* Problem to work on
Your task is to copy every line of the entries that holds the word "批判性思维工具".

* Data for the task
= Beginning of Section =
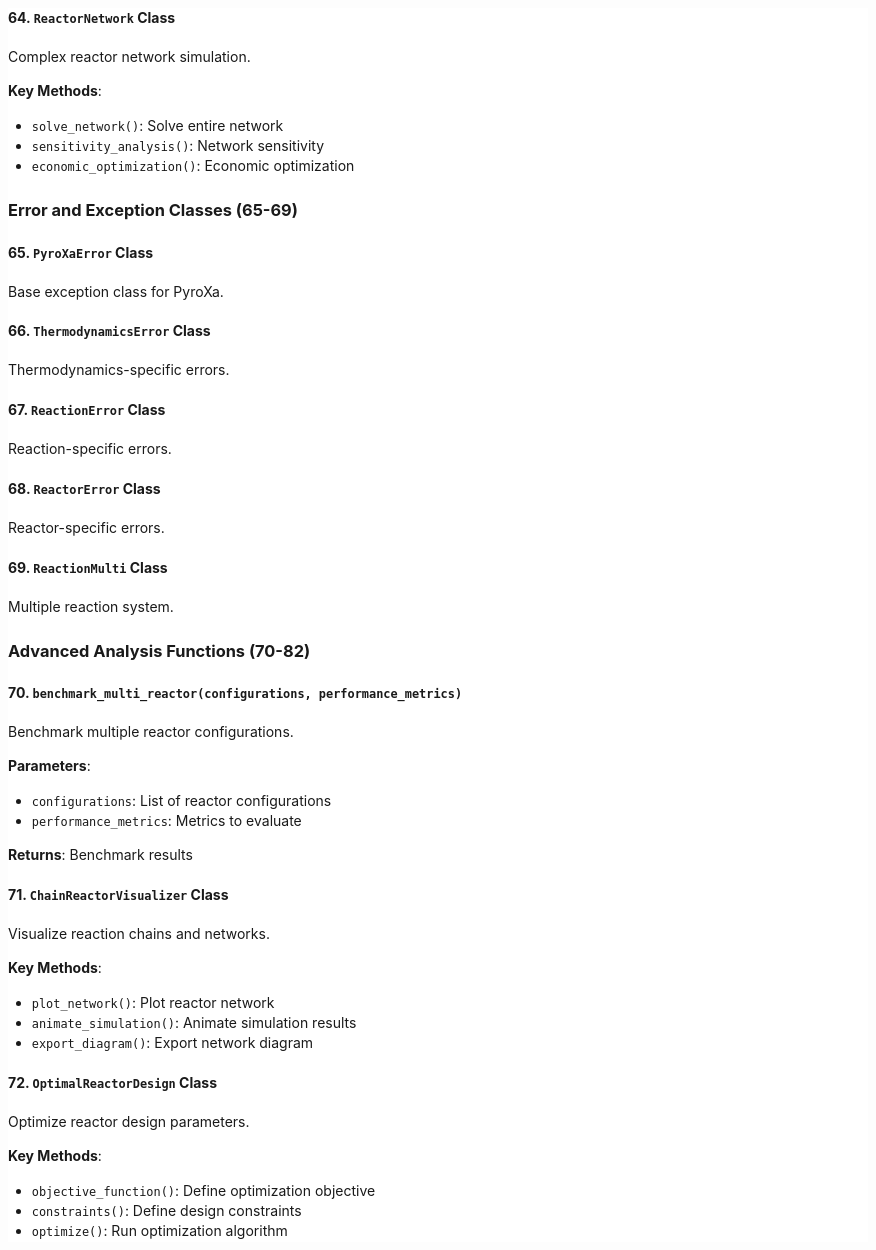 #### 64. `ReactorNetwork` Class
Complex reactor network simulation.

**Key Methods**:
- `solve_network()`: Solve entire network
- `sensitivity_analysis()`: Network sensitivity
- `economic_optimization()`: Economic optimization

### Error and Exception Classes (65-69)

#### 65. `PyroXaError` Class
Base exception class for PyroXa.

#### 66. `ThermodynamicsError` Class
Thermodynamics-specific errors.

#### 67. `ReactionError` Class
Reaction-specific errors.

#### 68. `ReactorError` Class
Reactor-specific errors.

#### 69. `ReactionMulti` Class
Multiple reaction system.

### Advanced Analysis Functions (70-82)

#### 70. `benchmark_multi_reactor(configurations, performance_metrics)`
Benchmark multiple reactor configurations.

**Parameters**:
- `configurations`: List of reactor configurations
- `performance_metrics`: Metrics to evaluate

**Returns**: Benchmark results

#### 71. `ChainReactorVisualizer` Class
Visualize reaction chains and networks.

**Key Methods**:
- `plot_network()`: Plot reactor network
- `animate_simulation()`: Animate simulation results
- `export_diagram()`: Export network diagram

#### 72. `OptimalReactorDesign` Class
Optimize reactor design parameters.

**Key Methods**:
- `objective_function()`: Define optimization objective
- `constraints()`: Define design constraints  
- `optimize()`: Run optimization algorithm

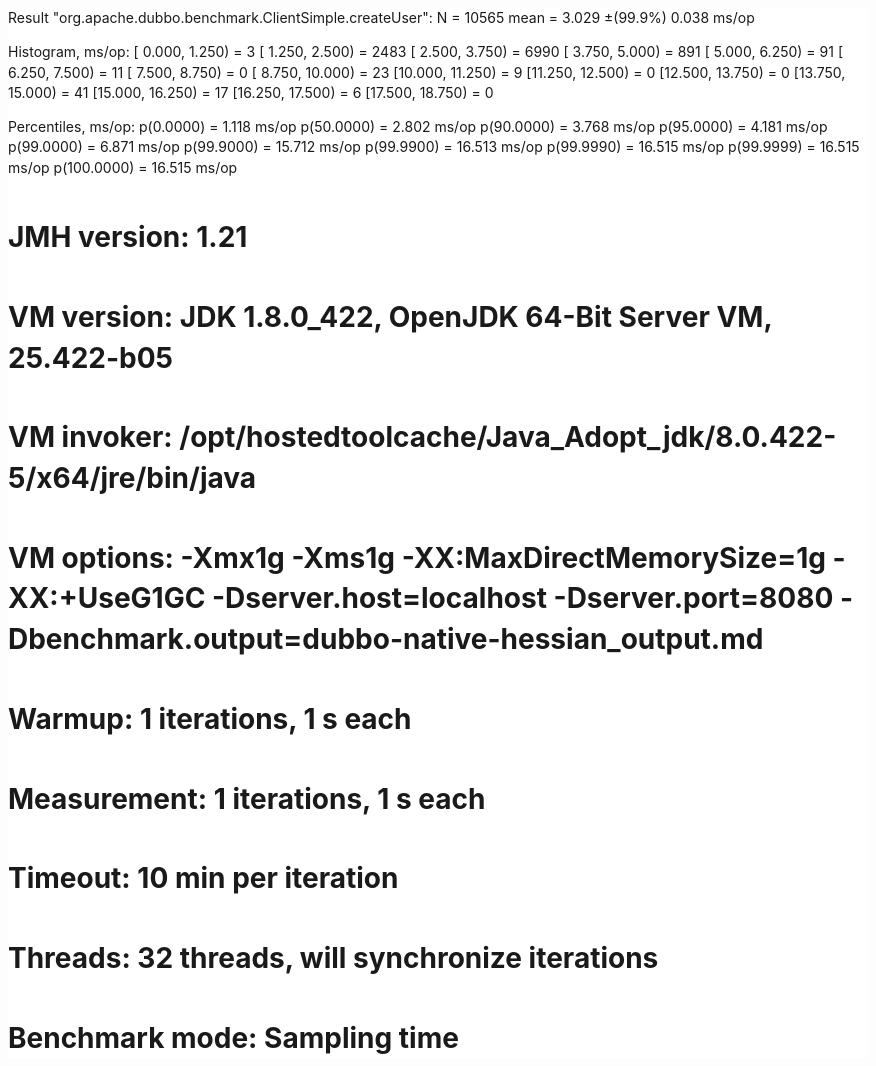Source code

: 

Result "org.apache.dubbo.benchmark.ClientSimple.createUser":
  N = 10565
  mean =      3.029 ±(99.9%) 0.038 ms/op

  Histogram, ms/op:
    [ 0.000,  1.250) = 3 
    [ 1.250,  2.500) = 2483 
    [ 2.500,  3.750) = 6990 
    [ 3.750,  5.000) = 891 
    [ 5.000,  6.250) = 91 
    [ 6.250,  7.500) = 11 
    [ 7.500,  8.750) = 0 
    [ 8.750, 10.000) = 23 
    [10.000, 11.250) = 9 
    [11.250, 12.500) = 0 
    [12.500, 13.750) = 0 
    [13.750, 15.000) = 41 
    [15.000, 16.250) = 17 
    [16.250, 17.500) = 6 
    [17.500, 18.750) = 0 

  Percentiles, ms/op:
      p(0.0000) =      1.118 ms/op
     p(50.0000) =      2.802 ms/op
     p(90.0000) =      3.768 ms/op
     p(95.0000) =      4.181 ms/op
     p(99.0000) =      6.871 ms/op
     p(99.9000) =     15.712 ms/op
     p(99.9900) =     16.513 ms/op
     p(99.9990) =     16.515 ms/op
     p(99.9999) =     16.515 ms/op
    p(100.0000) =     16.515 ms/op


# JMH version: 1.21
# VM version: JDK 1.8.0_422, OpenJDK 64-Bit Server VM, 25.422-b05
# VM invoker: /opt/hostedtoolcache/Java_Adopt_jdk/8.0.422-5/x64/jre/bin/java
# VM options: -Xmx1g -Xms1g -XX:MaxDirectMemorySize=1g -XX:+UseG1GC -Dserver.host=localhost -Dserver.port=8080 -Dbenchmark.output=dubbo-native-hessian_output.md
# Warmup: 1 iterations, 1 s each
# Measurement: 1 iterations, 1 s each
# Timeout: 10 min per iteration
# Threads: 32 threads, will synchronize iterations
# Benchmark mode: Sampling time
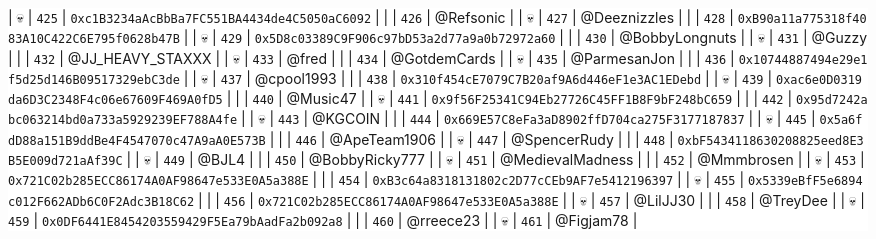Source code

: | 💀 | `425` | `0xc1B3234aAcBbBa7FC551BA4434de4C5050aC6092` |
|  | `426` | @Refsonic |
| 💀 | `427` | @Deeznizzles |
|  | `428` | `0xB90a11a775318f4083A10C422C6E795f0628b47B` |
| 💀 | `429` | `0x5D8c03389C9F906c97bD53a2d77a9a0b72972a60` |
|  | `430` | @BobbyLongnuts |
| 💀 | `431` | @Guzzy |
|  | `432` | @JJ_HEAVY_STAXXX |
| 💀 | `433` | @fred |
|  | `434` | @GotdemCards |
| 💀 | `435` | @ParmesanJon |
|  | `436` | `0x10744887494e29e1f5d25d146B09517329ebC3de` |
| 💀 | `437` | @cpool1993 |
|  | `438` | `0x310f454cE7079C7B20af9A6d446eF1e3AC1EDebd` |
| 💀 | `439` | `0xac6e0D0319da6D3C2348F4c06e67609F469A0fD5` |
|  | `440` | @Music47 |
| 💀 | `441` | `0x9f56F25341C94Eb27726C45FF1B8F9bF248bC659` |
|  | `442` | `0x95d7242abc063214bd0a733a5929239EF788A4fe` |
| 💀 | `443` | @KGCOIN |
|  | `444` | `0x669E57C8eFa3aD8902ffD704ca275F3177187837` |
| 💀 | `445` | `0x5a6fdD88a151B9ddBe4F4547070c47A9aA0E573B` |
|  | `446` | @ApeTeam1906 |
| 💀 | `447` | @SpencerRudy |
|  | `448` | `0xbF5434118630208825eed8E3B5E009d721aAf39C` |
| 💀 | `449` | @BJL4 |
|  | `450` | @BobbyRicky777 |
| 💀 | `451` | @MedievalMadness |
|  | `452` | @Mmmbrosen |
| 💀 | `453` | `0x721C02b285ECC86174A0AF98647e533E0A5a388E` |
|  | `454` | `0xB3c64a8318131802c2D77cCEb9AF7e5412196397` |
| 💀 | `455` | `0x5339eBfF5e6894c012F662ADb6C0F2Adc3B18C62` |
|  | `456` | `0x721C02b285ECC86174A0AF98647e533E0A5a388E` |
| 💀 | `457` | @LilJJ30 |
|  | `458` | @TreyDee |
| 💀 | `459` | `0x0DF6441E8454203559429F5Ea79bAadFa2b092a8` |
|  | `460` | @rreece23 |
| 💀 | `461` | @Figjam78 |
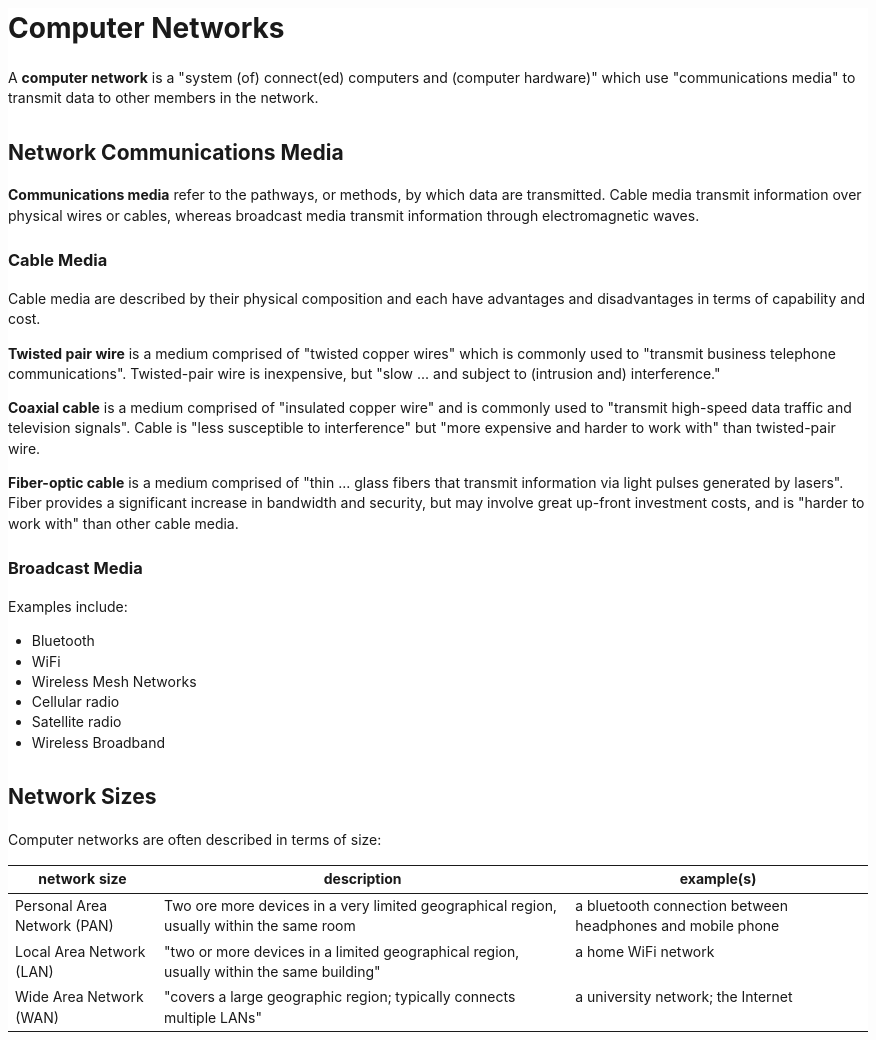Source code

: # Computer Networks

A **computer network** is a "system (of) connect(ed) computers and (computer hardware)"
 which use "communications media" to transmit data
  to other members in the network.

## Network Communications Media

**Communications media** refer to the pathways, or methods, by which data are transmitted.
 Cable media transmit information over physical wires or cables, whereas broadcast media transmit information through electromagnetic waves.

### Cable Media

Cable media are described by their physical composition and each have advantages and disadvantages in terms of capability and cost.

**Twisted pair wire** is a medium comprised of "twisted copper wires" which is commonly used to "transmit business telephone communications".
 Twisted-pair wire is inexpensive, but "slow ... and subject to (intrusion and) interference."

**Coaxial cable** is a medium comprised of "insulated copper wire"
 and is commonly used to "transmit high-speed data traffic and television signals". Cable is "less susceptible to interference" but "more expensive and harder to work with" than twisted-pair wire.

**Fiber-optic cable** is a medium comprised of "thin ... glass fibers that transmit information via light pulses generated by lasers". Fiber provides a significant increase in bandwidth and security, but may involve great up-front investment costs, and is "harder to work with" than other cable media.

### Broadcast Media

Examples include:

 + Bluetooth
 + WiFi
 + Wireless Mesh Networks
 + Cellular radio
 + Satellite radio
 + Wireless Broadband

## Network Sizes

Computer networks are often described in terms of size:

network size | description | example(s)
--- | --- | ---
Personal Area Network (PAN) | Two ore more devices in a very limited geographical region, usually within the same room | a bluetooth connection between headphones and mobile phone
Local Area Network (LAN) | "two or more devices in a limited geographical region, usually within the same building" | a home WiFi network
Wide Area Network (WAN) | "covers a large geographic region; typically connects multiple LANs" | a university network; the Internet
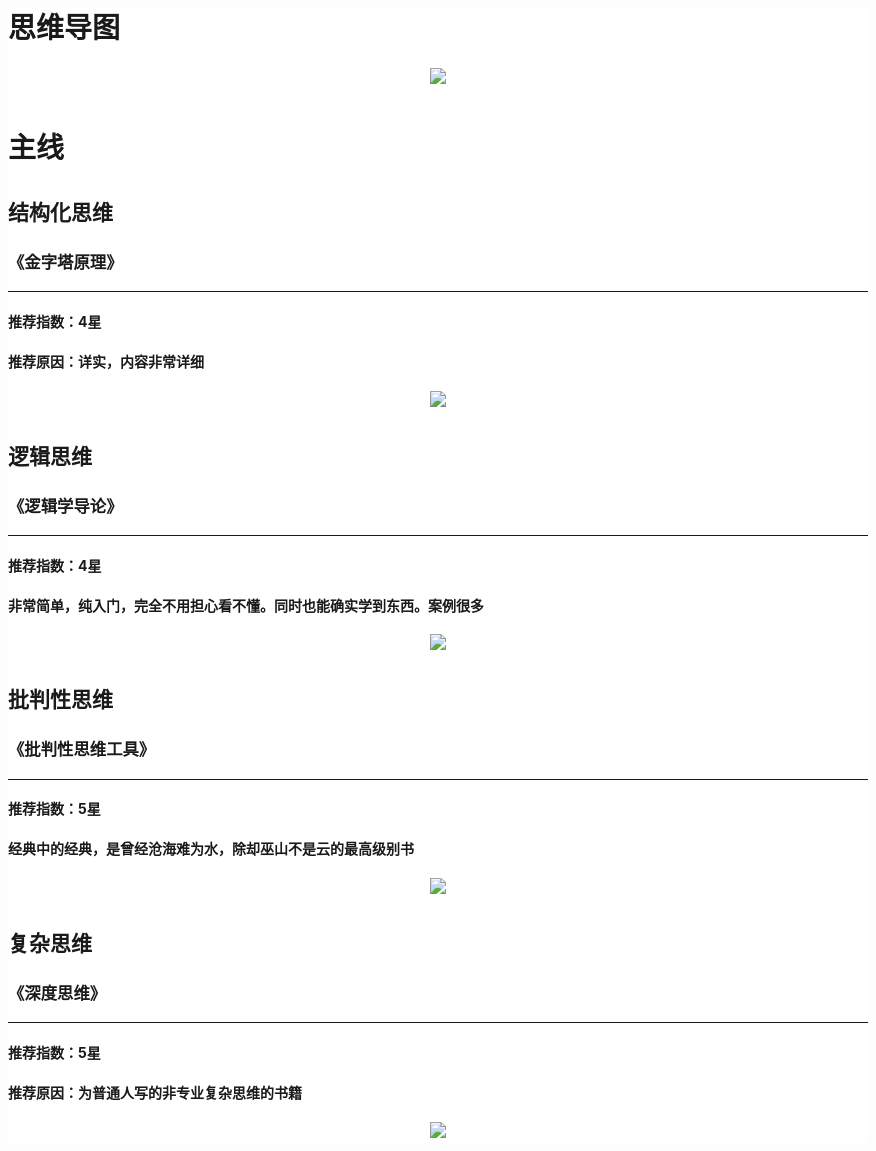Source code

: 
# 思维导图
<center>
<img src="https://cdn.jsdelivr.net/npm/ding-image@1.0.0/image/思维进阶.jpg" width="800">
</center>

# 主线
## 结构化思维
### 《金字塔原理》
---
#### 推荐指数：4星
#### 推荐原因：详实，内容非常详细
<center>
<img src="https://cdn.jsdelivr.net/npm/ding-image@1.0.1/image/金字塔原理.jpg" width="200">
</center>

## 逻辑思维
### 《逻辑学导论》
---
#### 推荐指数：4星
#### 非常简单，纯入门，完全不用担心看不懂。同时也能确实学到东西。案例很多
<center>
<img src="https://cdn.jsdelivr.net/npm/ding-image@1.0.1/image/逻辑学导论.jpg" width="200">
</center>

## 批判性思维
### 《批判性思维工具》
---
#### 推荐指数：5星
#### 经典中的经典，是曾经沧海难为水，除却巫山不是云的最高级别书
<center>
<img src="https://cdn.jsdelivr.net/npm/ding-image@1.0.1/image/批判性思维工具.jpg" width="200">
</center>

## 复杂思维
### 《深度思维》
---
#### 推荐指数：5星
#### 推荐原因：为普通人写的非专业复杂思维的书籍
<center>
<img src="https://cdn.jsdelivr.net/npm/ding-image@1.0.1/image/深度思维.jpg" width="200">
</center>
= End of Section =
* Result below
### 《批判性思维工具》
<img src="https://cdn.jsdelivr.net/npm/ding-image@1.0.1/image/批判性思维工具.jpg" width="200">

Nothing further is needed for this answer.